Exercise objective. Using the thread about the blue tank sand, explain in one to three sentences why the blue quartz play sand was bought for the 90g tank.

Supplied text.
==========

# Blue with Green....



## Elle (Oct 25, 2010)

...should not be seen. 

We upgraded the trimac's tank to a 90g, and djamm went out and bought 3 bags of the blue Crayola quartz play sand you can get at Canadian Tire. The idea was that the Green Machine would look more colourful against the blue background. He does look good in it; however, the amount of blue in the office is reminding me of the old KMart "blue light special". 

Sorry for the bad pics...djamm took some better ones so hopefully he'll post them soon!


----------



## SeaHorse_Fanatic (Apr 22, 2010)

You're right. That is VERY BLUE:bigsmile:

On a different note, you two should come by some time for dinner. Haven't seen you two in ages.

Anthony


----------



## Elle (Oct 25, 2010)

We'd love to, thanks! It's been a crazy summer - I got laid off at the end of July ]and started a new contract gig in September, so things are only now starting to calm down.

==========

Source data:
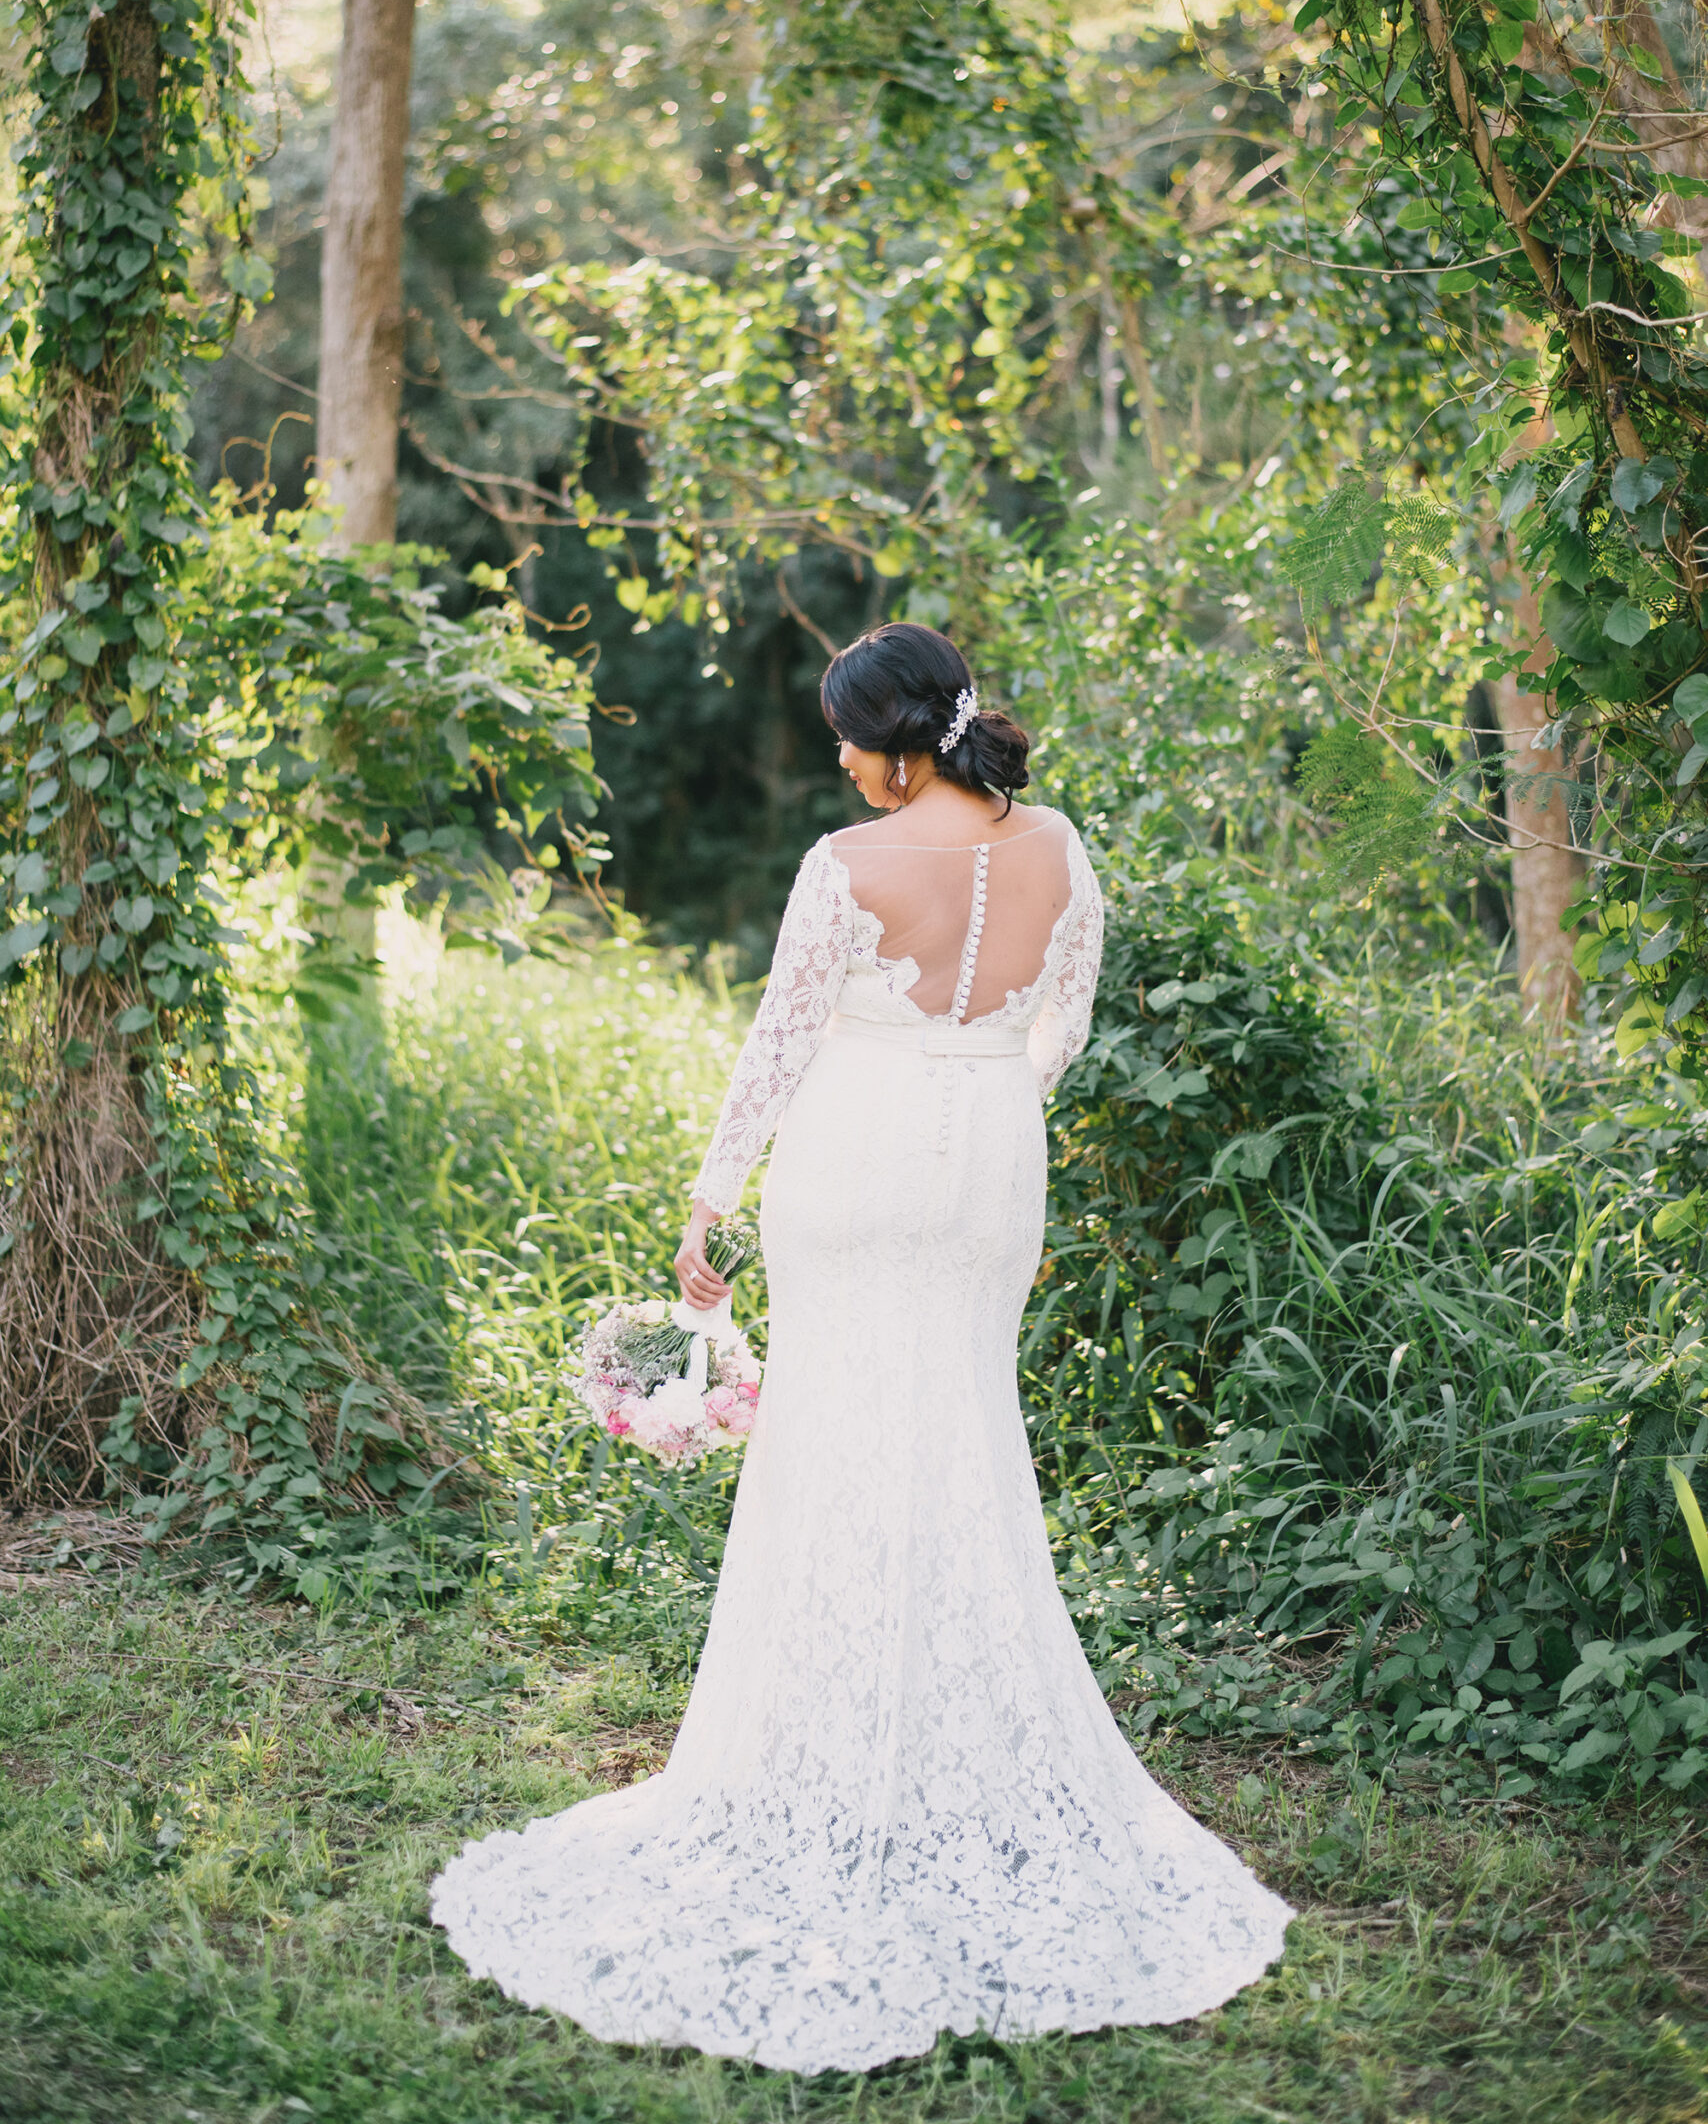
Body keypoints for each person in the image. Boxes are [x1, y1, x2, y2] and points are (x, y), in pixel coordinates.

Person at [432, 623, 1291, 2072]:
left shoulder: (846, 864)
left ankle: (821, 1755)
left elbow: (778, 1041)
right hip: (987, 1174)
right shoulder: (1063, 851)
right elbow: (1057, 1028)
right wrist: (977, 1093)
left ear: (899, 741)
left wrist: (712, 1192)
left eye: (846, 734)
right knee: (960, 1434)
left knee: (836, 1444)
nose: (837, 759)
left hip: (854, 1166)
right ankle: (953, 1755)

==========

Solution to this exercise. The blue sand was chosen so the Green Machine would look more colorful against a blue background.